Work to do. Count the lines of the listing below that contain the string "left", and give only that number.

↓↓↓

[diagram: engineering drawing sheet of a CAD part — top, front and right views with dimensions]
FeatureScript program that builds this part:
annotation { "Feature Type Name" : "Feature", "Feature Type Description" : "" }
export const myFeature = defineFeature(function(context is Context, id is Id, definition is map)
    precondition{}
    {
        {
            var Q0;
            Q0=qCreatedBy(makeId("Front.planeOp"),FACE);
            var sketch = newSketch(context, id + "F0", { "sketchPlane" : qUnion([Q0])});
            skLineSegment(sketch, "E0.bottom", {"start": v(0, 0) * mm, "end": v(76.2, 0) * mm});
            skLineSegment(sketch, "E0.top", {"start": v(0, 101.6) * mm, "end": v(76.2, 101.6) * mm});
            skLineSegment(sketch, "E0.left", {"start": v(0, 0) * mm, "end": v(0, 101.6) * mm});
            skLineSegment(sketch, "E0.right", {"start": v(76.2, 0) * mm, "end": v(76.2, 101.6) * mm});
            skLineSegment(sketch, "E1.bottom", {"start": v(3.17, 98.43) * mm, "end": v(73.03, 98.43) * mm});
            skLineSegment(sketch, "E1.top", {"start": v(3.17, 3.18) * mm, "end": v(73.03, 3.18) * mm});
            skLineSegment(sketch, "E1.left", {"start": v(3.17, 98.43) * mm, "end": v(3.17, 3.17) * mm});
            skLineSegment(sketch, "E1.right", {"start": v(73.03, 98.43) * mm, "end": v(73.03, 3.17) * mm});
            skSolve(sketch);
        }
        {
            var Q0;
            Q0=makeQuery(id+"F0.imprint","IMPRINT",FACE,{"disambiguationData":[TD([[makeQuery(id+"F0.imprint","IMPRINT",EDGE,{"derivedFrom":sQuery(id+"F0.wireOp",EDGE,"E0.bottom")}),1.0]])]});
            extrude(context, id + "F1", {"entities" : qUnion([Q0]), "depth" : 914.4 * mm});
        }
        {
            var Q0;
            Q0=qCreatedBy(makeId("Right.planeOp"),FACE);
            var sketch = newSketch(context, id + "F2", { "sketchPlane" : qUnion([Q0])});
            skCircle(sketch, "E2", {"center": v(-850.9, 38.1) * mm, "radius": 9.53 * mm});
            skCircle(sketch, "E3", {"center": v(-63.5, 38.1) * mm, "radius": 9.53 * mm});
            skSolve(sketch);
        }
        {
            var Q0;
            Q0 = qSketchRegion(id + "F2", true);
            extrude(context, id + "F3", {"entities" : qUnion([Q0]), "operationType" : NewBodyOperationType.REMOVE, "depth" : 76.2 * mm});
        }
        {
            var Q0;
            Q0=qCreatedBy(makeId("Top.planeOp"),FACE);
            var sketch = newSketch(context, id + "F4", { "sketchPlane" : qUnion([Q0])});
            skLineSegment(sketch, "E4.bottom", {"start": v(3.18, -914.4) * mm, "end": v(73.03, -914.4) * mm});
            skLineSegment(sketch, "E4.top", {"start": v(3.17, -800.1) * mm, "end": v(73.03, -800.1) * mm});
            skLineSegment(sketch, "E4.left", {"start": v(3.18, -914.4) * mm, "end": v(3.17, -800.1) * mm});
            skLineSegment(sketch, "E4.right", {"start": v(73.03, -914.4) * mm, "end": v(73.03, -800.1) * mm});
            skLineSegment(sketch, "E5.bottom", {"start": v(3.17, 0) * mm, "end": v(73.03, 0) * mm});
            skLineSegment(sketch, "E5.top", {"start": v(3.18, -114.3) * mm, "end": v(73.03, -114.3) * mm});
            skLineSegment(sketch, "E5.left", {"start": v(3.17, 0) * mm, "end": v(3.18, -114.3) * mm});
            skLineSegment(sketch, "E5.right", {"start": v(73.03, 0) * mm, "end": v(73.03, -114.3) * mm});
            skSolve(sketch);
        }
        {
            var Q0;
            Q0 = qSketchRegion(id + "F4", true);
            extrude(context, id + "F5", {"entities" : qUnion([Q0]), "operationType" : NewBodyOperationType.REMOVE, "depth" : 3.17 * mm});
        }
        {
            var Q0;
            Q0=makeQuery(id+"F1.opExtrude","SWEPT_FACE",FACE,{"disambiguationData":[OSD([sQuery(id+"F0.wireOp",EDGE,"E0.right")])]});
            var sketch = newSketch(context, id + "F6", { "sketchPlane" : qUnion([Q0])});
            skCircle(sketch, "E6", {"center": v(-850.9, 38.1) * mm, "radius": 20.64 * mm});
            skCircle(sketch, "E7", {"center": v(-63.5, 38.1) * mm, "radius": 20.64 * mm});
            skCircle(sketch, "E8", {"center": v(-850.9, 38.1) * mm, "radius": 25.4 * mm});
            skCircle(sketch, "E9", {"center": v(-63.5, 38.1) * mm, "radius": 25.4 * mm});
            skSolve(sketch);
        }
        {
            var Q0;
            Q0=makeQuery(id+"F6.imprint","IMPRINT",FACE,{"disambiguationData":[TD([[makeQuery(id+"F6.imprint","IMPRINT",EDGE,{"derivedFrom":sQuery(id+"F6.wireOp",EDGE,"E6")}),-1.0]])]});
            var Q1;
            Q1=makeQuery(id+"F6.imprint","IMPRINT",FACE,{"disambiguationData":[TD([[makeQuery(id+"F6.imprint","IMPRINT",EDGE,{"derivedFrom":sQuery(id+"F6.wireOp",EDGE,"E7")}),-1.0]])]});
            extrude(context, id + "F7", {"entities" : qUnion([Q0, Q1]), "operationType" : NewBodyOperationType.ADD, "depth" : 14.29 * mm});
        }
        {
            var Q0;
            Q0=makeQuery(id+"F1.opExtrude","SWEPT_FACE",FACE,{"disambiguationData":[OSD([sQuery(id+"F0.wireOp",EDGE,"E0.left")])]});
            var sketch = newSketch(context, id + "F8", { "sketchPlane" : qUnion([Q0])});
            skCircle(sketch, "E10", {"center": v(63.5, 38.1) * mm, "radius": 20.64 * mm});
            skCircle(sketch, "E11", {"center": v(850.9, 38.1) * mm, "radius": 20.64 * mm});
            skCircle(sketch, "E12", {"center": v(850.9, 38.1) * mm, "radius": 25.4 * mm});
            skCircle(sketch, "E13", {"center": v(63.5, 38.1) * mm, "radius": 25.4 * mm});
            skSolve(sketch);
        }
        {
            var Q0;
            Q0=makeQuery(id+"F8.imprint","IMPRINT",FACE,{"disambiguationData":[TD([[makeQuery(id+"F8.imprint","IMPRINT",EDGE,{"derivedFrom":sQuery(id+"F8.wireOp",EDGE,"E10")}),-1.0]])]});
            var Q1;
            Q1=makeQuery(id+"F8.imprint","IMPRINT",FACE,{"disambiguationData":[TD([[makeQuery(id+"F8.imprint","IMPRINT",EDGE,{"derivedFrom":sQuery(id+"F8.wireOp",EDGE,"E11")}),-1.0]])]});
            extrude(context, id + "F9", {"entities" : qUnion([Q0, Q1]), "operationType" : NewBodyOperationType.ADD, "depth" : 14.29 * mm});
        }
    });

↑↑↑

Response to the task. 5